The captain’s early career was a testament to that notion. It seemed that even after hard won victories, someone in a position of authority always had to intervene in order to secure credit for those who had bled for the Alliance. It was very much like playing a football game. Hunter and his comrades in arms often found themselves three touchdowns ahead with impressive run yardage and spectacular pass plays only to require a controversial call by the referee at the last minute to be credited with the win. For some, it had become just part of life. But for Hunter and the men and women who recognized the necessity of honor, it was becoming corrosive, and not just to their personal sensibilities.

If men and women were called upon to sacrifice for the greater good, then something had to be reaffirmed in exchange for what they gave up. If lives were lost and humanity gained no clearer picture of itself and what mattered, then what meaning would those deaths have? These were questions as obvious as the midday sun to most of the Skywatch officer corps, but they only drew confused looks from those who put a higher prioritiy on things other than human lives.

Ultimately, the situation was rather clear. Hunter wasn’t fighting one war. He was fighting many, and his opponents were about to come face to face with one inescapable fact: Battleship captains never surrender.
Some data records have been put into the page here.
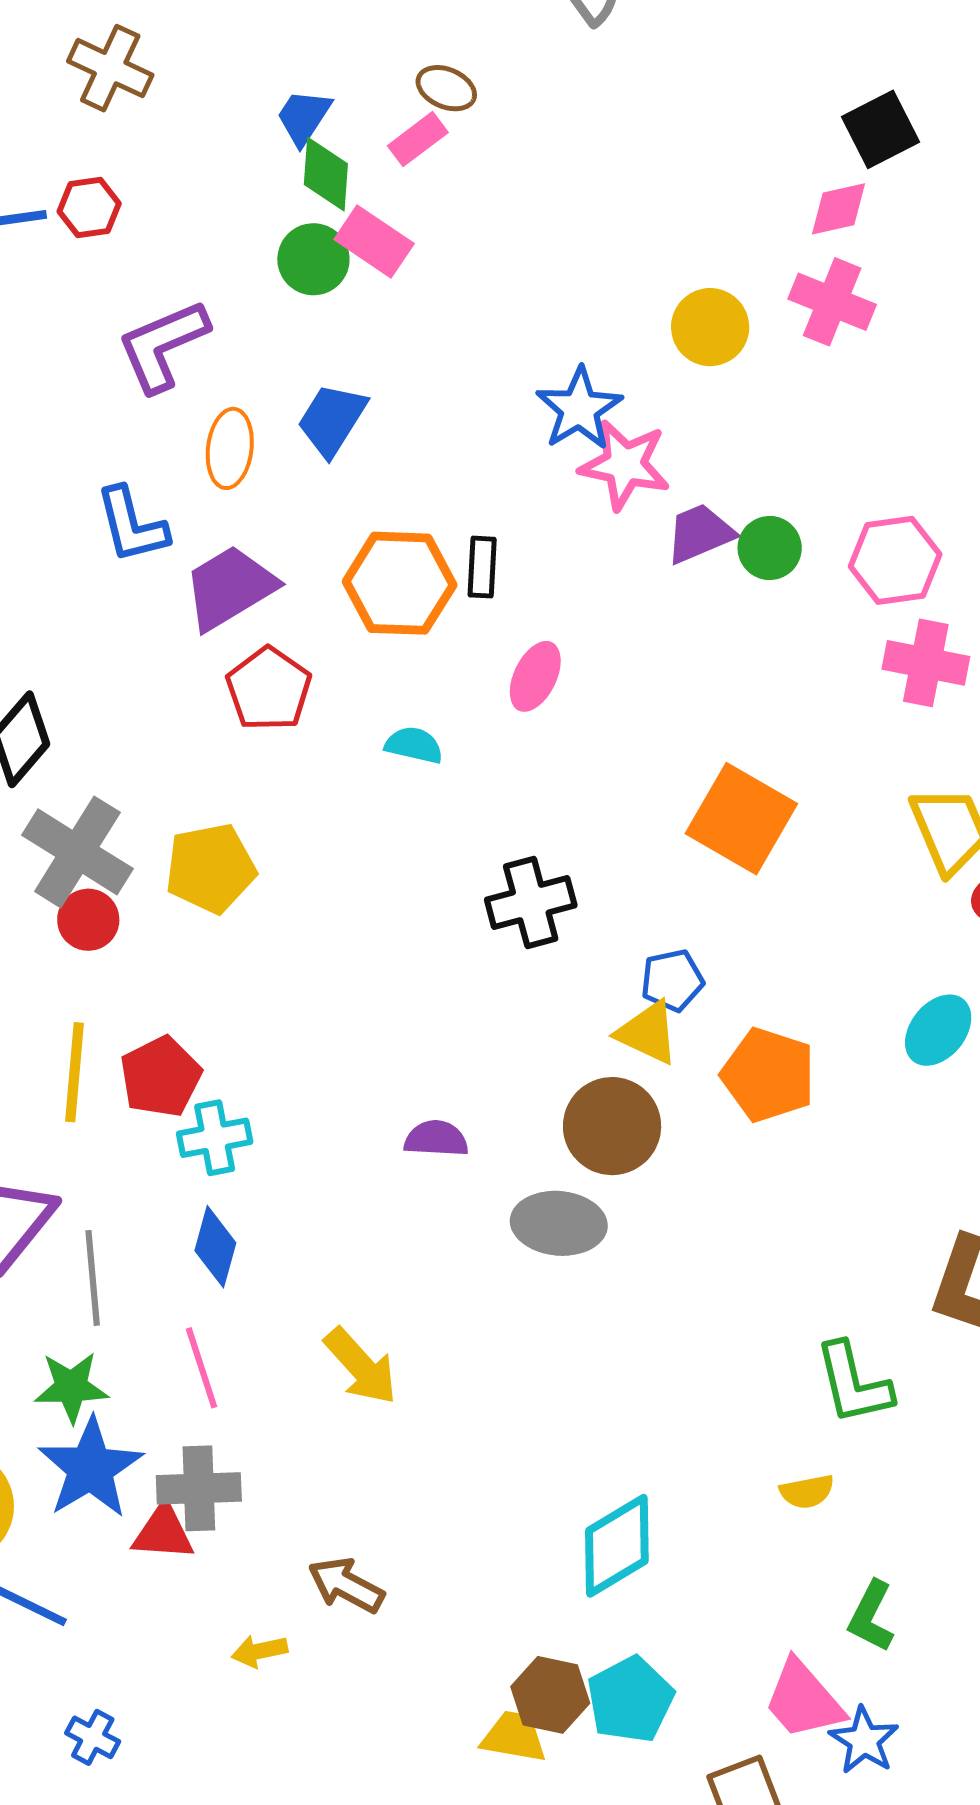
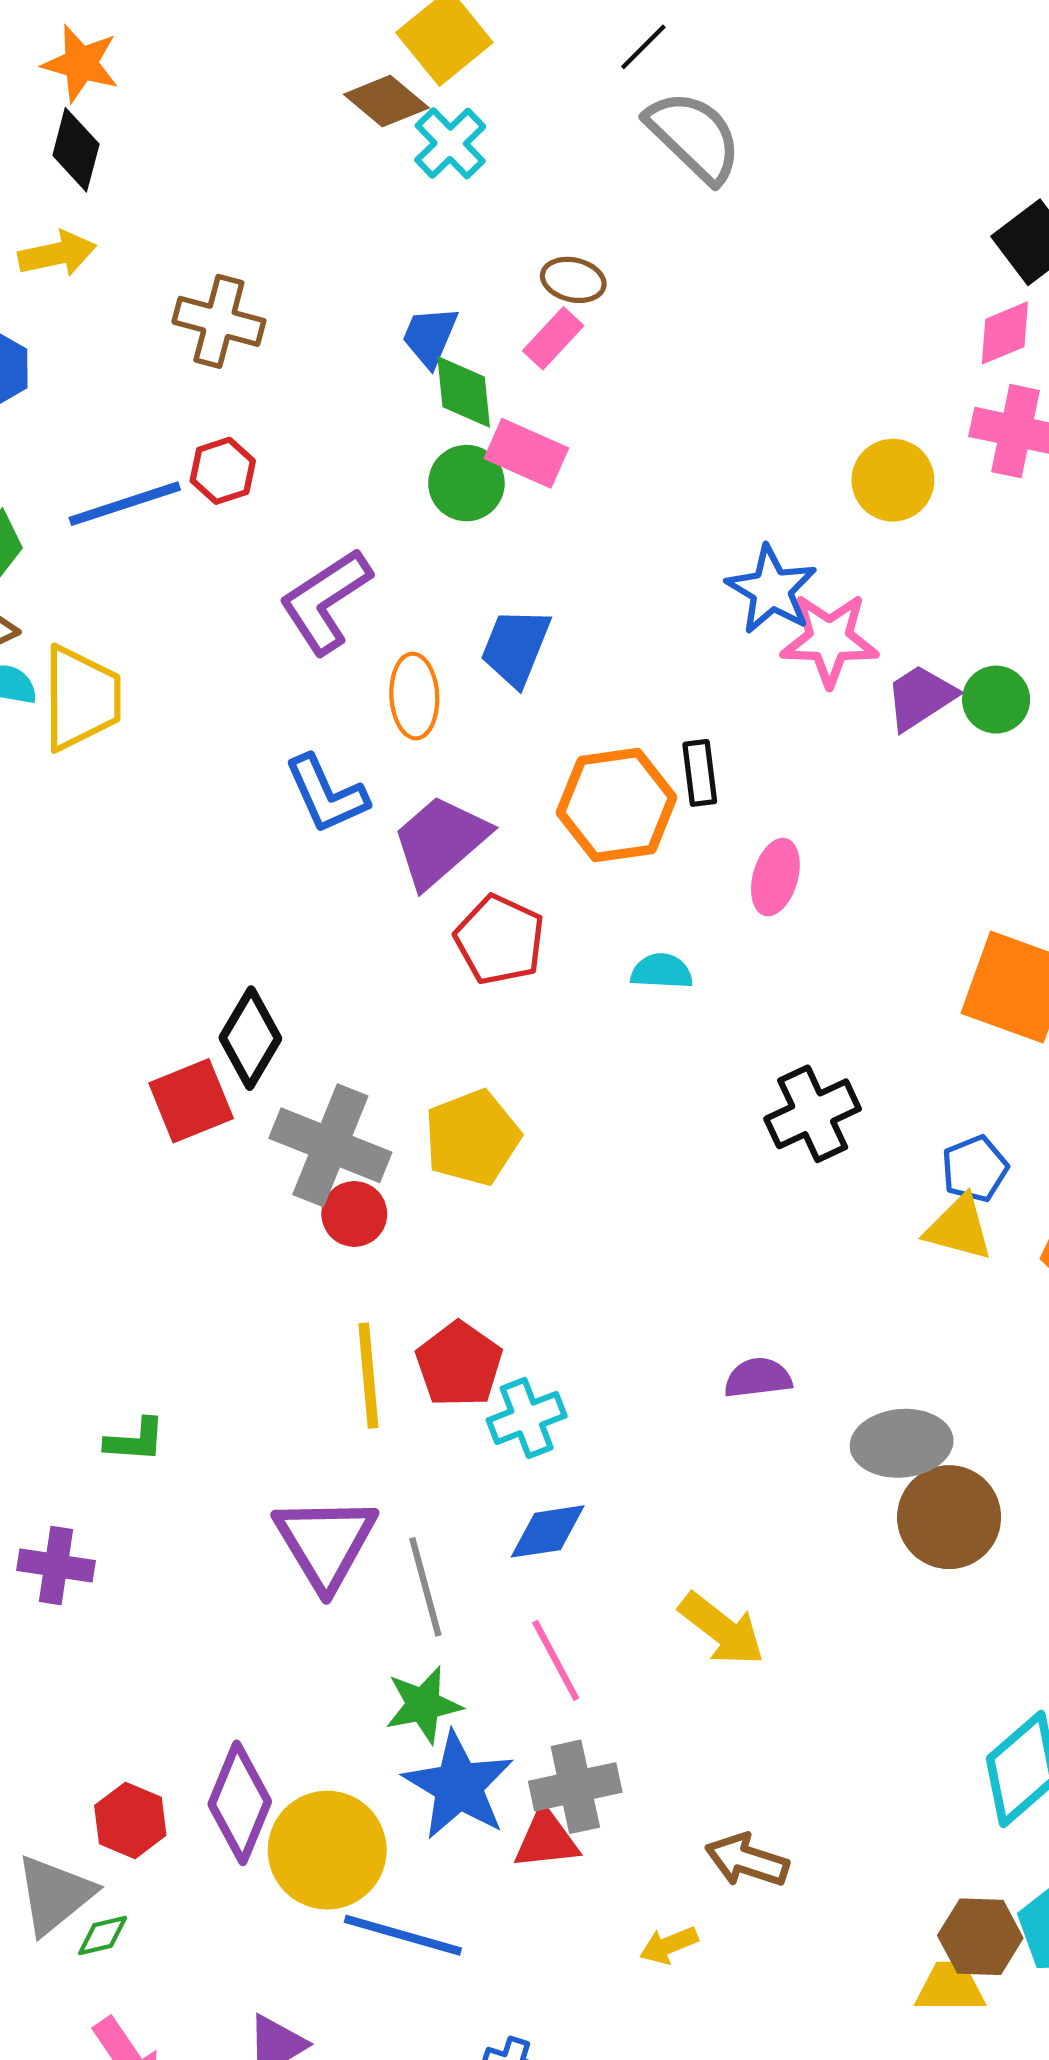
brown circle: (612, 1126) -> (949, 1517), moved
blue diamond: (215, 1247) -> (548, 1531), turned 76

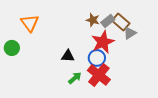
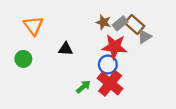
red star: (103, 42) -> (115, 47), turned 30
green circle: (12, 48) -> (23, 59), moved
black triangle: (68, 56) -> (66, 49), moved

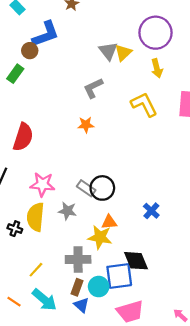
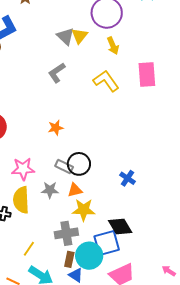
orange star: (86, 125) -> (56, 128), moved
orange triangle: (109, 222) -> (75, 190), moved
cyan circle: (99, 287) -> (89, 256), size x1.4

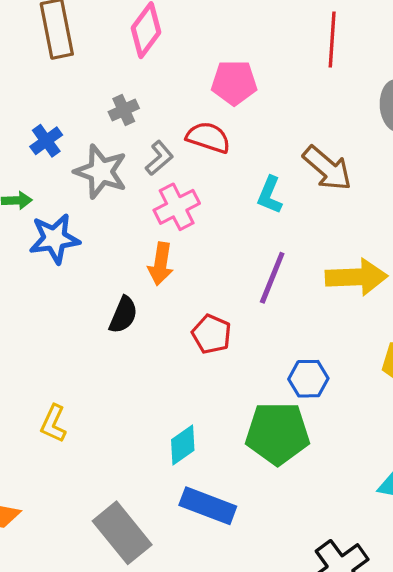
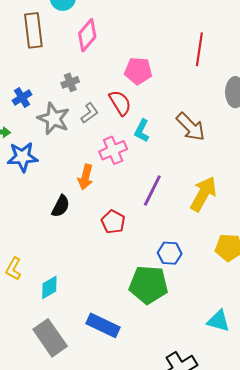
red semicircle: (208, 137) -> (120, 103), turned 36
cyan L-shape: (270, 195) -> (142, 131), moved
pink cross: (177, 207) -> (113, 150), moved
yellow arrow: (356, 277) -> (203, 194), turned -63
cyan diamond: (183, 445) -> (49, 287), moved

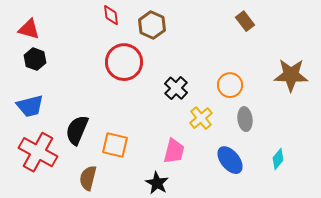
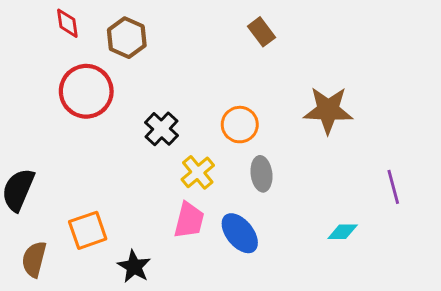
orange square: (115, 145) -> (88, 230), moved, turned -32
pink trapezoid: (174, 151) -> (189, 220), moved
cyan diamond: (278, 159) -> (343, 232), moved, turned 50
“What exactly are we up against?”

“The Sarn Star Empire is the key aggressor. They are leading a coalition of hostile star systems in a bid to capture systems along the Alliance frontier. They are relying on bloodwing strike fighters to even the odds this time. They have allied with two identified star-faring forces and have at least a loose affiliation with third group we can only guess about. The Yersians are in. They have outfitted their heaviest starships with riflecutter weapons to counter our advanced energy batteries. The Kraken have constructed a next-generation fleet using their world burner super-hull as a starting point. All of their ships are now equipped with smaller disruptors similar to the burner weapon, and they have some kind of anti-inertial drive that allows them to maneuver unpredictably.”

“What about that third group?”

“They are the same ones that hit the starship Curacao near Jenner’s star. The Proximans have more information on their capabilities. They’ve had almost a dozen contacts with these mystery ships over the last year. We’re calling them the Heretics. Apparently the cats have captured some rather bizarre quasi-religious trappings these guys have left behind. They are equipped with weapons that resemble M-Guns. Impacts from these energy weapons cause localized breakdowns in electromagnetic forces that we haven’t quite figured out yet. They are code-named ‘antiphysic’ weapons for now. Be cautious around these things. We have no idea what to expect.”

“What are my group’s orders?”

“We know our targets now, and we know what the Imperial command wants to hit hardest. Siege Island is going to end up being the lynchpin of any sustained offensive launched from El Rey. If they get a foothold in either the Core Seven system or Manassas, they’re going to hit the Shield with everything they have: ground troops, orbital bombardment, strike fighters, you name it.”

“And our mission is to deny them the spacehead.”

“Affirmative. I used up more than one of my markers getting permission for you to keep your engineer’s magic tricks to yourself for the time being. We don’t have time to get those technologies into production and we definitely don’t have enough personnel to do the training. Argent is the only ship in the fleet with working prototypes, captain. Keep her in one piece. I want conversion drive and transmatter devices in all our ships someday.”

The space outside the flight bay seemed just a shade darker than before.